Regarding DaMomma’s post, her ‘Parent’s Bill of No-Rights’ was posted in regard to a TN proposal that would give virtually all divorced parents 50/50 custody of (and therefore ‘rights’ to) their child. I think that using that list in defense of the CRC is misleading – when parents divorce, there are many, many issues at play and often the competency of one parent or both is called into question. In that situation, you’re already inviting gov’t into your family. The CRC intrudes where no invitation was issued and interference is unwelcome.
That said, and thought I agree with many, I also disagree with some of DaMomma’s points; I absolutely believe that I am entitled to respect – both as a parent and as a PERSON. I would be a poor parent indeed if I did not teach my children to respect others – starting with the members of their own family. It goes hand-in-hand with the idea that respect is earned, not freely given; I teach best by modeling. I respect myself, I respect my husband, and I respect my kids. In turn, I expect – and rightfully so – respect from all of those people in return. Additionally, I absolutely have the right to see my own children. Unless I have done something to them that is in such disregard for their well-being so as to require the removal of my parental rights – I absolutely have the right to see and care for my own child. Divorcing parents may need to defend that right in the light of unjust attacks on their character by a vindictive ex-spouse, but most parents aren’t, and should not be, subject to that process. Setting up government in place to superseded that right is madness.

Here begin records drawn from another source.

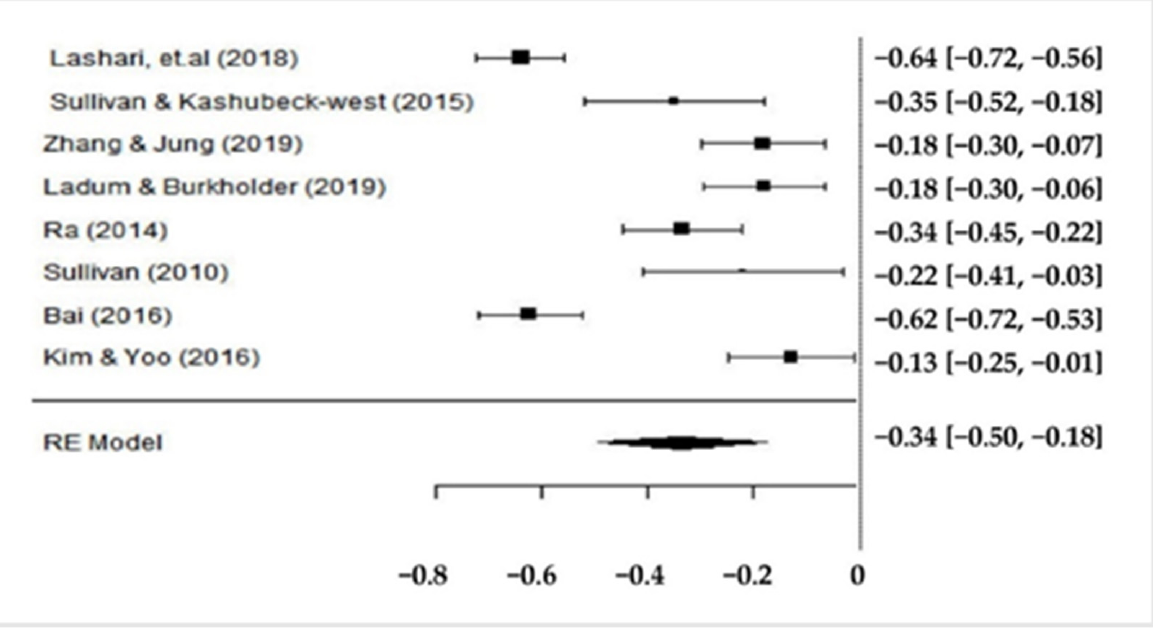
Figure 2. Forest plots comparison of the studies in the meta-analysis.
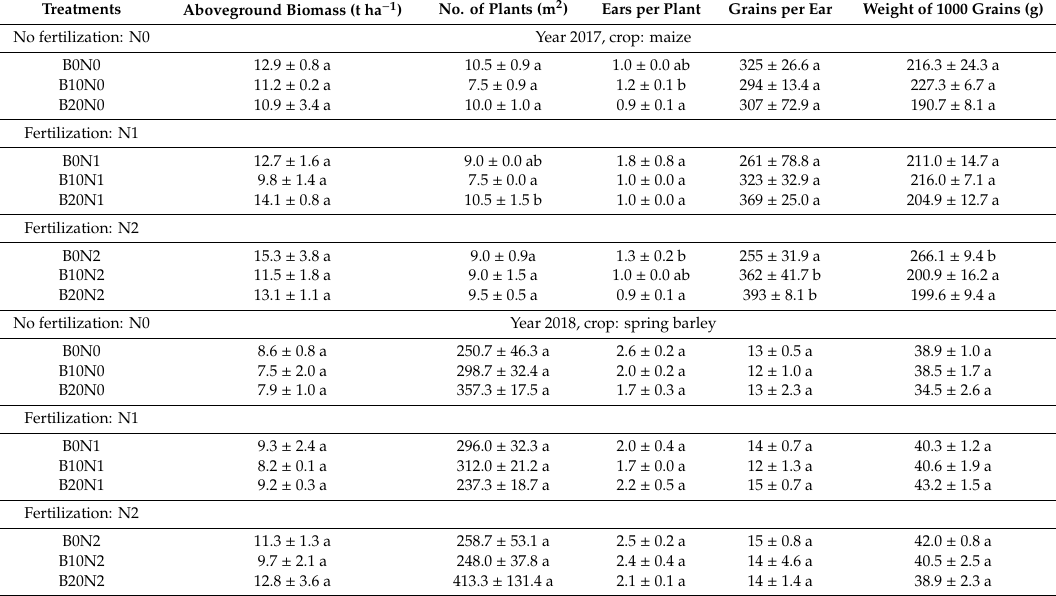
Table 5. The selected yield parameters of maize and spring barley in the third and fourth year after biochar application, respectively (means ± standard error; n = 3). Treatments Aboveground Biomass (t ha − 1 ) No. of Plants (m 2 ) Ears per Plant Grains per Ear Weight of 1000 Grains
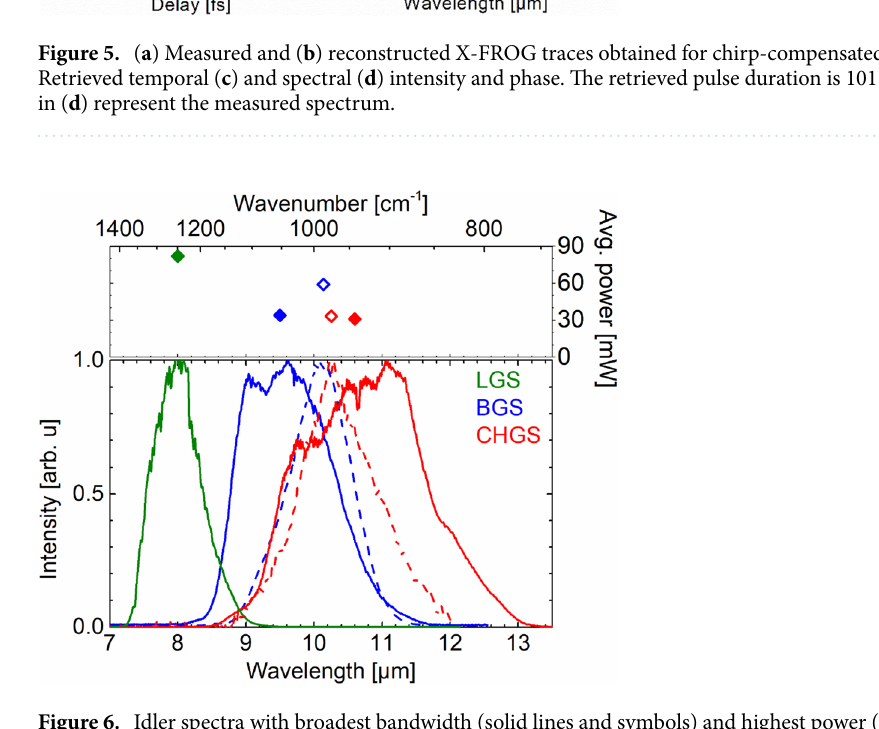
Figure 6. Idler spectra with broadest bandwidth (solid lines and symbols) and highest power (dashed lines and open symbols) and the corresponding average power delivered by a single-stage OPA based on an 8-mm-long LGS (ref. 17 ), an 8.3-mm-long BGS (ref. 17 ), and a 2-mm-long Cd 0.65 Hg 0.35 Ga 2 S 4 (this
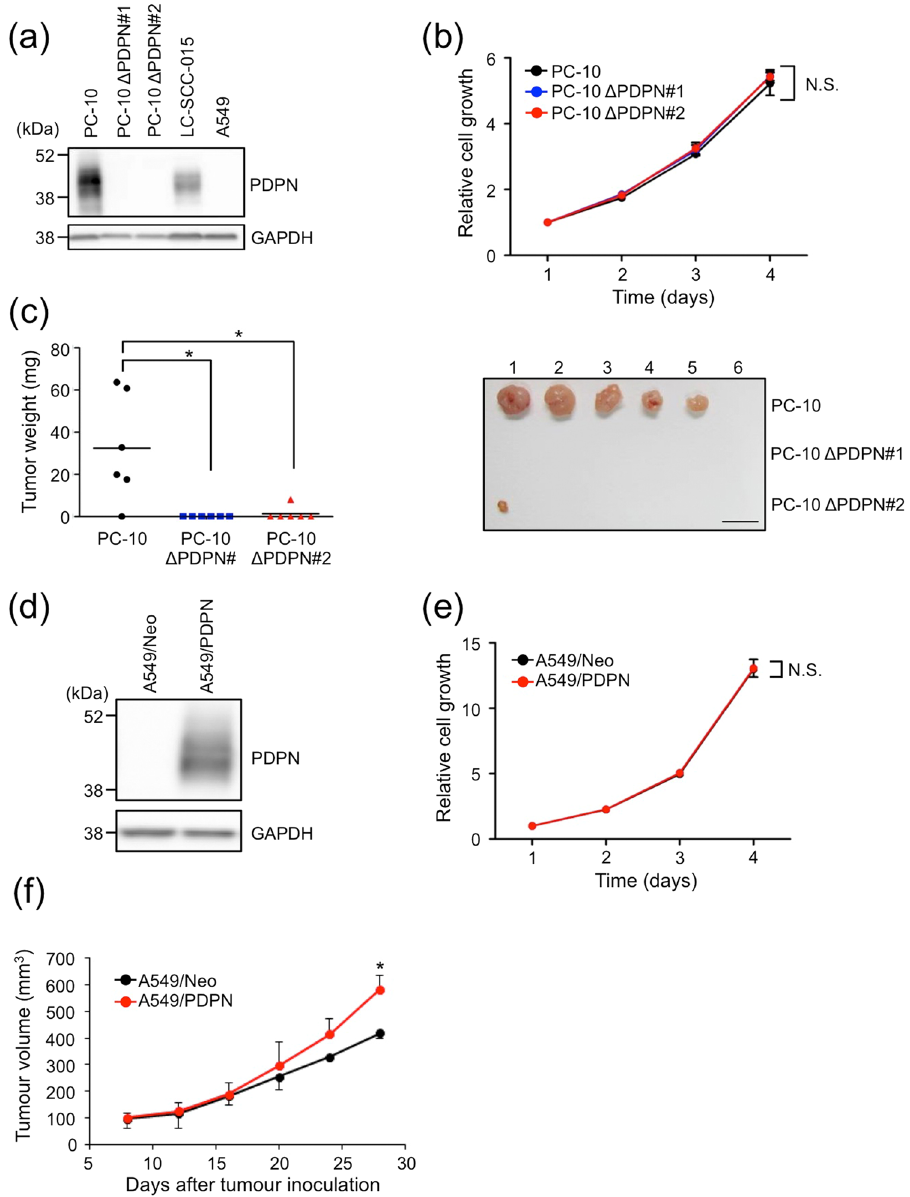
Figure 1. Podoplanin expression contributes to in vivo tumour growth but not in vitro cell growth. ( a ) Western blot analysis of podoplanin expression. The cell lysates of PC-10, podoplanin-knockout PC-10 (PC-10 Δ PDPN#1 and PC-10 Δ PDPN#2), SCC-015 and A549 cells were electrophoresed and immunoblotted with antibodies to podoplanin (PDPN) or GAPDH. Multiple exposure images of full-length blots were presented in Supplementary Fig. S8. ( b ) Role of podoplanin expression in cell growth in PC-10 cells in vitro . The in vitro cell growth in PC-10 and podoplanin-knockout PC-10 (PC-10 Δ PDPN#1 and PC-10 Δ PDPN#2) cells was estimated using CellTiter-Glo luminescent cell viability assay reagent. Relative cell growth was normalized to the luminescence on day 1. All data are shown as means ± SD of triplicate experiments. N.S.; Not significant by Mann–Whitney U -test. ( c ) PC-10 and podoplanin-knockout PC-10 (PC-10 Δ PDPN#1 and PC-10 Δ PDPN#2) cells (1 × 10 7 cells) were subcutaneously injected into nude mice (N = 6). After 23 days, the tumours were extracted and tumour weights were measured (Left). * P < 0.05 by the Mann–Whitney U -test. The extracted tumours are shown (Right, scale bar: 10 mm) ( d ) Cell lysates from A549 cells that had been transfected with pcDNA3-mock (A549/Neo) or pcDNA3-podoplanin (A549/PDPN) plasmid were immunoblotted with antibodies to podoplanin (PDPN) or GAPDH. Multiple exposure images of full-length blots were presented in Supplementary Fig. S8. ( e ) In vitro cell growth in A549/Neo and A549/PDPN cells was estimated using CellTiter-Glo luminescent cell viability assay reagent. Relative cell growth was normalized to the luminescence on day 1. All data are shown as means ± SD of triplicate experiments. N.S.; Not significant by Student’s t -test. ( f ) A549/Neo and A549/PDPN cells (5 × 10 6 cells) were subcutaneously injected into nude mice (N = 3). The tumour volume was measured every 4 days. * P < 0.05 by Mann–Whitney U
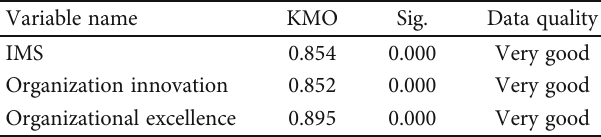
Table 6: KMO values in the Bartlett ’ s test.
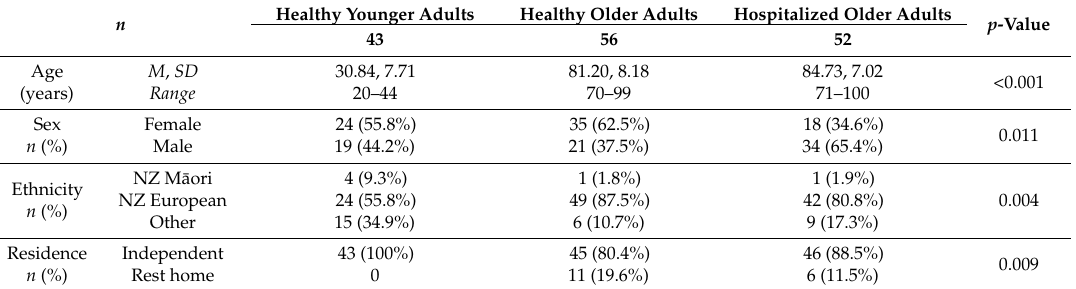
Table 2. Demographics of the participants.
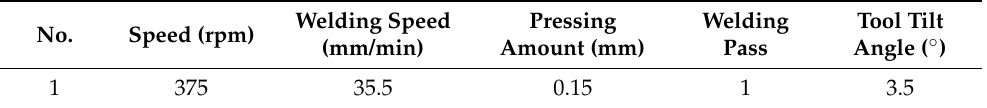
Figure 1. ( a ) Schematic diagram of FSLW; ( b ) Schematic diagram of the size of the stirring pin; ( c ) Schematic diagram of the sampling location of the friction and wear specimen; ( d ) Schematic diagram of the sizes of the friction and wear specimen. Table 2. The parameters of the FSLW process.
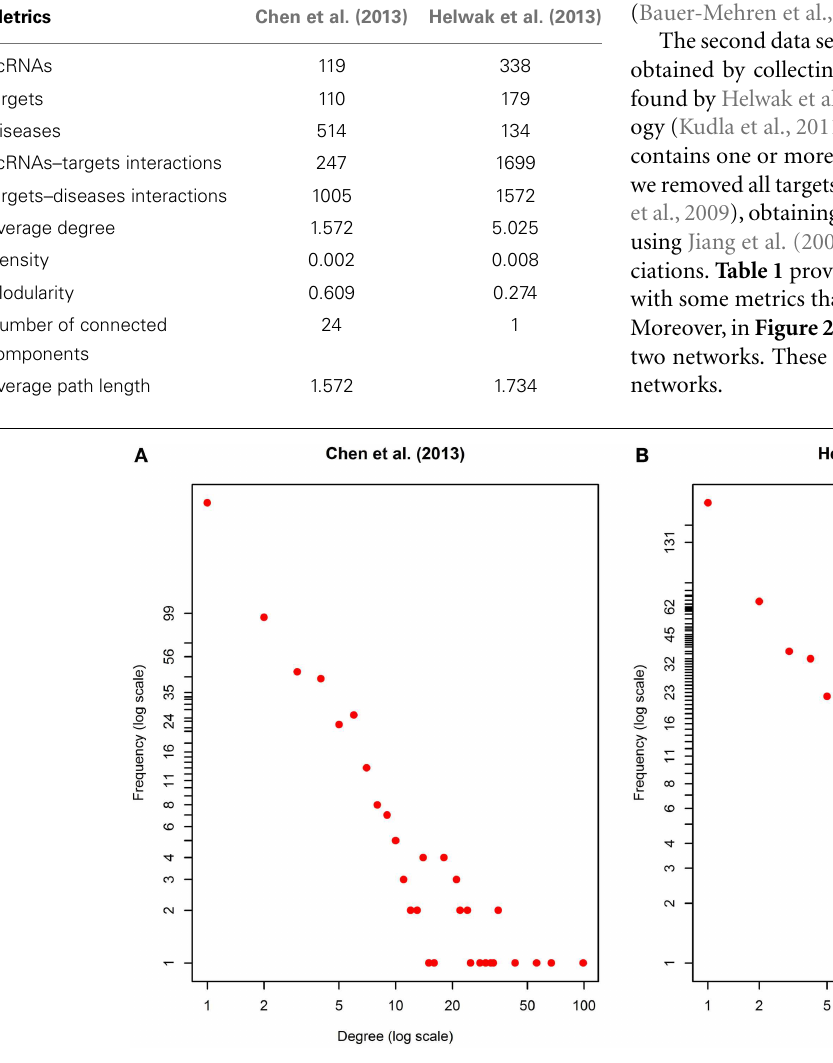
FIGURE 2 | Degree distribution of the two networks used as datasets : (A) Chen et al. (2013), (B) Helwak et al. (2013).The two plots are in log-log scale. As can be seen the degree distribution for the two networks can be approximated to an exponential one.We can therefore assume that the two networks are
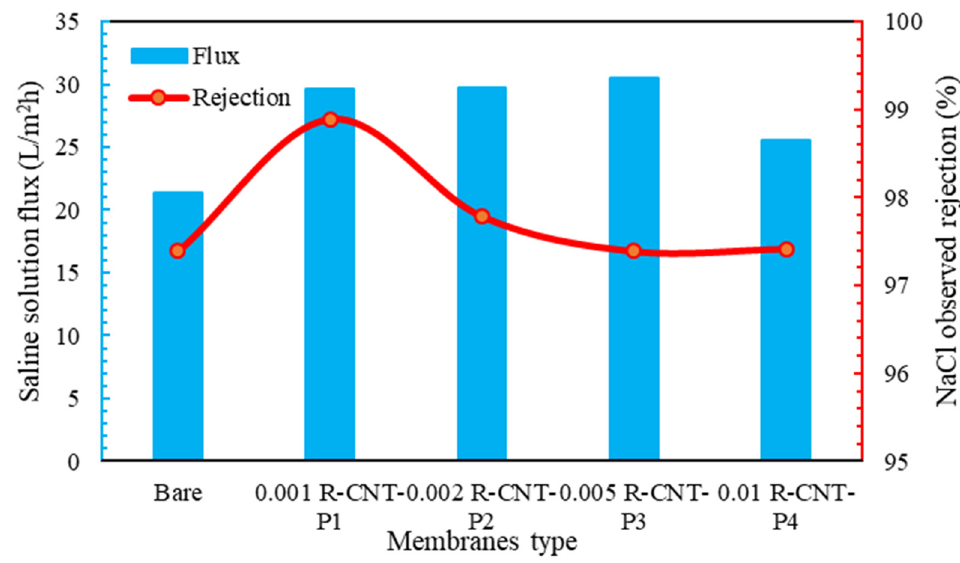
Figure 6. Flux and percent salt rejection for raw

Again, I go back to thinking that money would be well-spent in social educational and support programs that are designed to provide unbiased information – all of the information, from all sides to review and implement according to their own philosophy. Parents who perpetuate the mistakes that previous generations have made do so not because they don’t love their children, but because they HONESTLY BELIEVE that it is the best or only way to properly raise their children. I am here to tell you that I have personally seen the difference that education and support can make in a mother’s mindset and world-view. Seeing a mother who had an elective c-section, circ’d her baby boy in the hospital and formula fed make completely opposite choices after being regularly exposed to mothers with different ways of doing things reinforces my belief that access to information and support is the key – not mandating laws which seem good on the surface but open doors to the destruction of the family as we know it. I don’t think that opposition to the CRC has anything to do with ‘child ownership’. I think opposing the CRC has everything to do with the autonomy of the family and living up to the many, heavy responsibilities that come along with those rights.